__To do__
All records are to be restated exactly, each line as it reads.

__Data for review__
----------------

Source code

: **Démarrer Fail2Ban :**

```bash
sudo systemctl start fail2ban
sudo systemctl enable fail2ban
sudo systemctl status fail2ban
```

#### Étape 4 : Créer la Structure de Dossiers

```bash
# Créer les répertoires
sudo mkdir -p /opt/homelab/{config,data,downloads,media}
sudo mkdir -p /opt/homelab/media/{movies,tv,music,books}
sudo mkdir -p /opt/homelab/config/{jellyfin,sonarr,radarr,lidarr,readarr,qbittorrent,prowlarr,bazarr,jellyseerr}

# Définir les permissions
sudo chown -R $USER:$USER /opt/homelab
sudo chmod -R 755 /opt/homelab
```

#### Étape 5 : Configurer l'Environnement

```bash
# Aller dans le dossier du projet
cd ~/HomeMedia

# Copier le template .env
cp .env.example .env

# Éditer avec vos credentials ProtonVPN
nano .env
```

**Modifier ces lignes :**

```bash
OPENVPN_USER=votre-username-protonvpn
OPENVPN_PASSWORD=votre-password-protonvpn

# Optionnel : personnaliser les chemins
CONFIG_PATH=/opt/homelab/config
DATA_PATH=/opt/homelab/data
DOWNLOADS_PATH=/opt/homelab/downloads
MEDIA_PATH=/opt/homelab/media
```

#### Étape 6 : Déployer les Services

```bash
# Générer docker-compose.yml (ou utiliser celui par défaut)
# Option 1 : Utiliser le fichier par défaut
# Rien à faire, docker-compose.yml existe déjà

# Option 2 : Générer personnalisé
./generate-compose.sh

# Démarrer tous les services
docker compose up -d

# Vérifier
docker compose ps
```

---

----------------

__Answer to this task__
Source code

: **Démarrer Fail2Ban :**

```bash
sudo systemctl start fail2ban
sudo systemctl enable fail2ban
sudo systemctl status fail2ban
```

#### Étape 4 : Créer la Structure de Dossiers

```bash
# Créer les répertoires
sudo mkdir -p /opt/homelab/{config,data,downloads,media}
sudo mkdir -p /opt/homelab/media/{movies,tv,music,books}
sudo mkdir -p /opt/homelab/config/{jellyfin,sonarr,radarr,lidarr,readarr,qbittorrent,prowlarr,bazarr,jellyseerr}

# Définir les permissions
sudo chown -R $USER:$USER /opt/homelab
sudo chmod -R 755 /opt/homelab
```

#### Étape 5 : Configurer l'Environnement

```bash
# Aller dans le dossier du projet
cd ~/HomeMedia

# Copier le template .env
cp .env.example .env

# Éditer avec vos credentials ProtonVPN
nano .env
```

**Modifier ces lignes :**

```bash
OPENVPN_USER=votre-username-protonvpn
OPENVPN_PASSWORD=votre-password-protonvpn

# Optionnel : personnaliser les chemins
CONFIG_PATH=/opt/homelab/config
DATA_PATH=/opt/homelab/data
DOWNLOADS_PATH=/opt/homelab/downloads
MEDIA_PATH=/opt/homelab/media
```

#### Étape 6 : Déployer les Services

```bash
# Générer docker-compose.yml (ou utiliser celui par défaut)
# Option 1 : Utiliser le fichier par défaut
# Rien à faire, docker-compose.yml existe déjà

# Option 2 : Générer personnalisé
./generate-compose.sh

# Démarrer tous les services
docker compose up -d

# Vérifier
docker compose ps
```

---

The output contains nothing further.